Work required: If a line in the entries contains the word "Graceful", list it.

Entries taken from a collection:
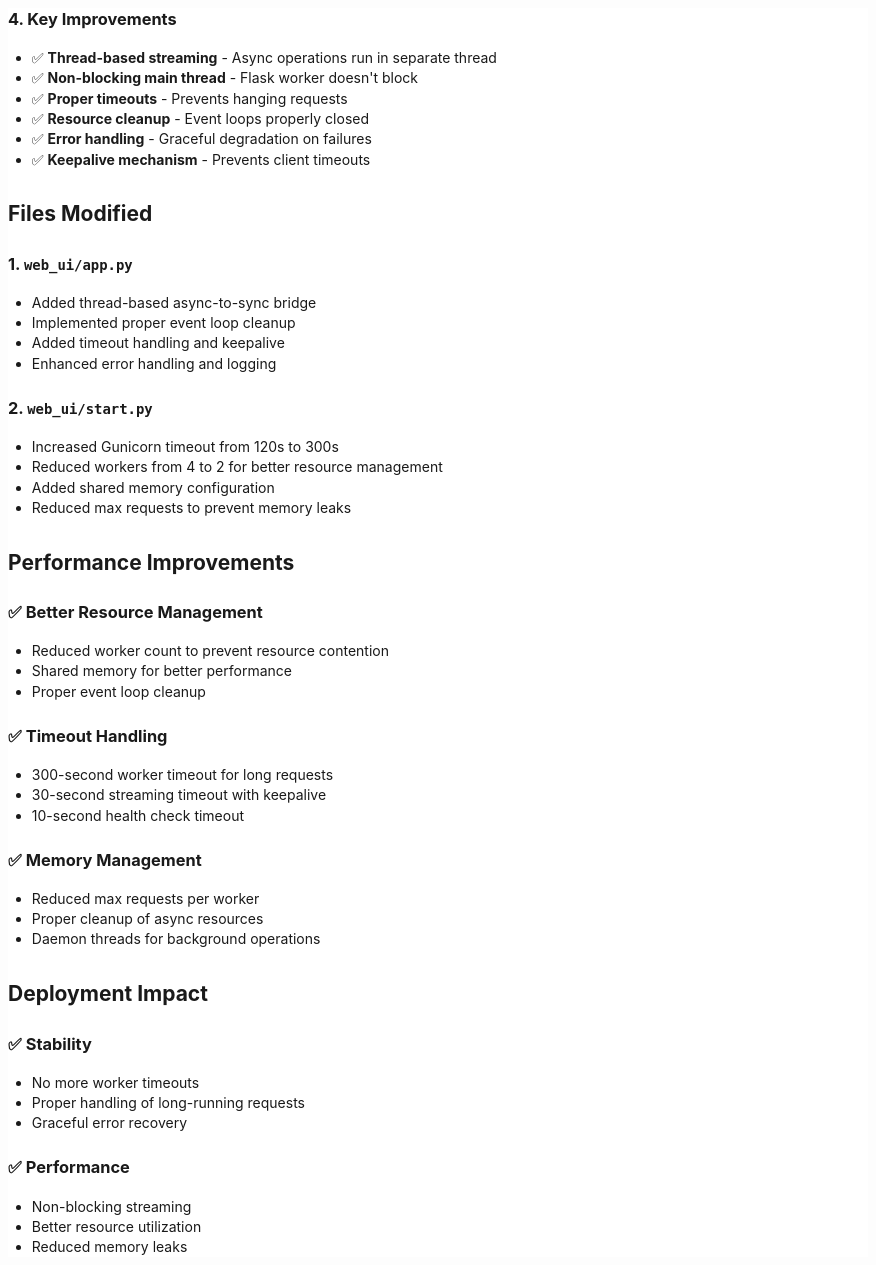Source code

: ### 4. **Key Improvements**

- ✅ **Thread-based streaming** - Async operations run in separate thread
- ✅ **Non-blocking main thread** - Flask worker doesn't block
- ✅ **Proper timeouts** - Prevents hanging requests
- ✅ **Resource cleanup** - Event loops properly closed
- ✅ **Error handling** - Graceful degradation on failures
- ✅ **Keepalive mechanism** - Prevents client timeouts

## Files Modified

### 1. `web_ui/app.py`
- Added thread-based async-to-sync bridge
- Implemented proper event loop cleanup
- Added timeout handling and keepalive
- Enhanced error handling and logging

### 2. `web_ui/start.py`
- Increased Gunicorn timeout from 120s to 300s
- Reduced workers from 4 to 2 for better resource management
- Added shared memory configuration
- Reduced max requests to prevent memory leaks

## Performance Improvements

### ✅ **Better Resource Management**
- Reduced worker count to prevent resource contention
- Shared memory for better performance
- Proper event loop cleanup

### ✅ **Timeout Handling**
- 300-second worker timeout for long requests
- 30-second streaming timeout with keepalive
- 10-second health check timeout

### ✅ **Memory Management**
- Reduced max requests per worker
- Proper cleanup of async resources
- Daemon threads for background operations

## Deployment Impact

### ✅ **Stability**
- No more worker timeouts
- Proper handling of long-running requests
- Graceful error recovery

### ✅ **Performance**
- Non-blocking streaming
- Better resource utilization
- Reduced memory leaks
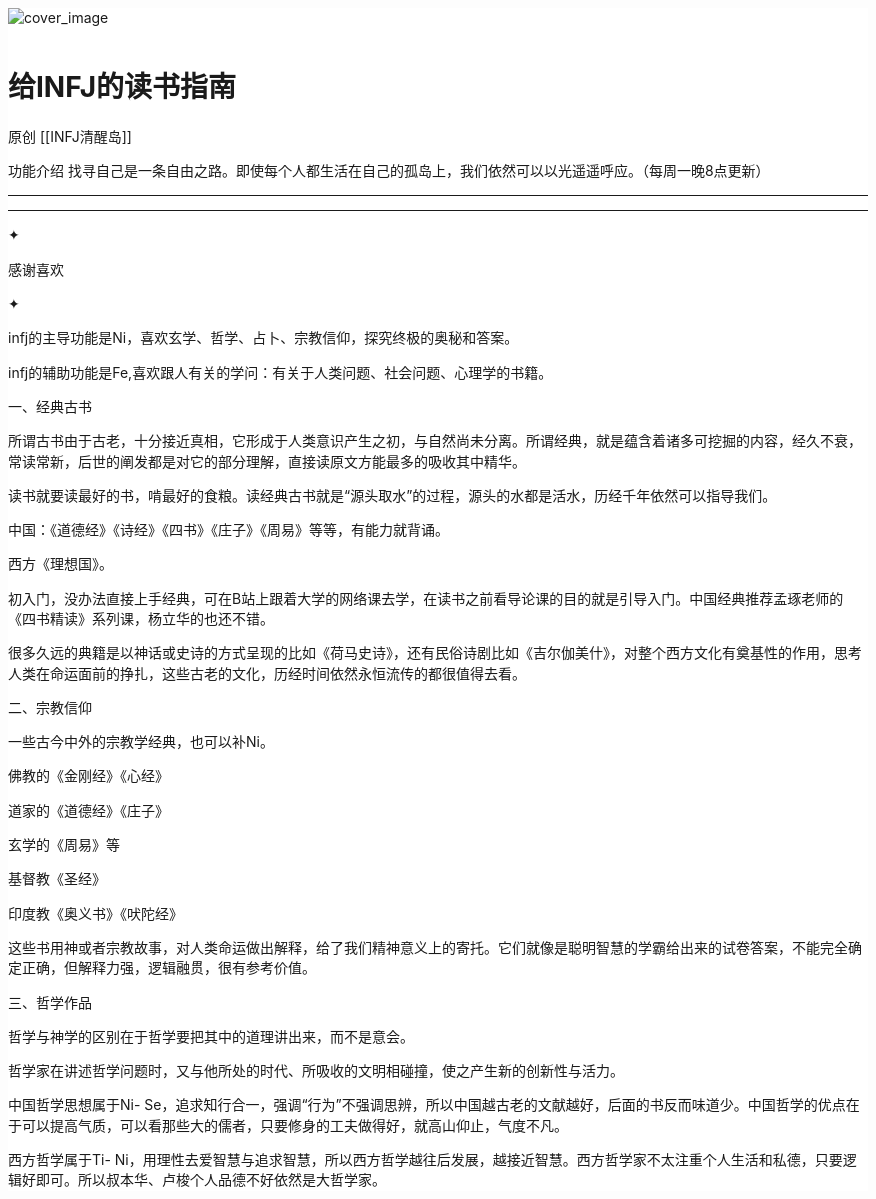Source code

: ![cover_image](http://mmbiz.qpic.cn/mmbiz_jpg/DZCdtia4bJxomKV8boPtnQTDo7K7eMPCr9b3oJD9ibM7UqibCyaQ3tmvU8pGvQAI9gayIA8X2nrzlCMKYatcoQ6pw/0?wx_fmt=jpeg)

# 给INFJ的读书指南

原创 [[INFJ清醒岛]]

功能介绍 找寻自己是一条自由之路。即使每个人都生活在自己的孤岛上，我们依然可以以光遥遥呼应。（每周一晚8点更新）

---

---

✦

感谢喜欢

✦

infj的主导功能是Ni，喜欢玄学、哲学、占卜、宗教信仰，探究终极的奥秘和答案。

infj的辅助功能是Fe,喜欢跟人有关的学问：有关于人类问题、社会问题、心理学的书籍。

一、经典古书

所谓古书由于古老，十分接近真相，它形成于人类意识产生之初，与自然尚未分离。所谓经典，就是蕴含着诸多可挖掘的内容，经久不衰，常读常新，后世的阐发都是对它的部分理解，直接读原文方能最多的吸收其中精华。

读书就要读最好的书，啃最好的食粮。读经典古书就是“源头取水”的过程，源头的水都是活水，历经千年依然可以指导我们。

中国：《道德经》《诗经》《四书》《庄子》《周易》等等，有能力就背诵。

西方《理想国》。

初入门，没办法直接上手经典，可在B站上跟着大学的网络课去学，在读书之前看导论课的目的就是引导入门。中国经典推荐孟琢老师的《四书精读》系列课，杨立华的也还不错。

很多久远的典籍是以神话或史诗的方式呈现的比如《荷马史诗》，还有民俗诗剧比如《吉尔伽美什》，对整个西方文化有奠基性的作用，思考人类在命运面前的挣扎，这些古老的文化，历经时间依然永恒流传的都很值得去看。

二、宗教信仰

一些古今中外的宗教学经典，也可以补Ni。

佛教的《金刚经》《心经》

道家的《道德经》《庄子》

玄学的《周易》等

基督教《圣经》

印度教《奥义书》《吠陀经》

这些书用神或者宗教故事，对人类命运做出解释，给了我们精神意义上的寄托。它们就像是聪明智慧的学霸给出来的试卷答案，不能完全确定正确，但解释力强，逻辑融贯，很有参考价值。

三、哲学作品

哲学与神学的区别在于哲学要把其中的道理讲出来，而不是意会。

哲学家在讲述哲学问题时，又与他所处的时代、所吸收的文明相碰撞，使之产生新的创新性与活力。

中国哲学思想属于Ni-
Se，追求知行合一，强调“行为”不强调思辨，所以中国越古老的文献越好，后面的书反而味道少。中国哲学的优点在于可以提高气质，可以看那些大的儒者，只要修身的工夫做得好，就高山仰止，气度不凡。

西方哲学属于Ti-
Ni，用理性去爱智慧与追求智慧，所以西方哲学越往后发展，越接近智慧。西方哲学家不太注重个人生活和私德，只要逻辑好即可。所以叔本华、卢梭个人品德不好依然是大哲学家。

Response to the exercise:
- ✅ **Error handling** - Graceful degradation on failures
- Graceful error recovery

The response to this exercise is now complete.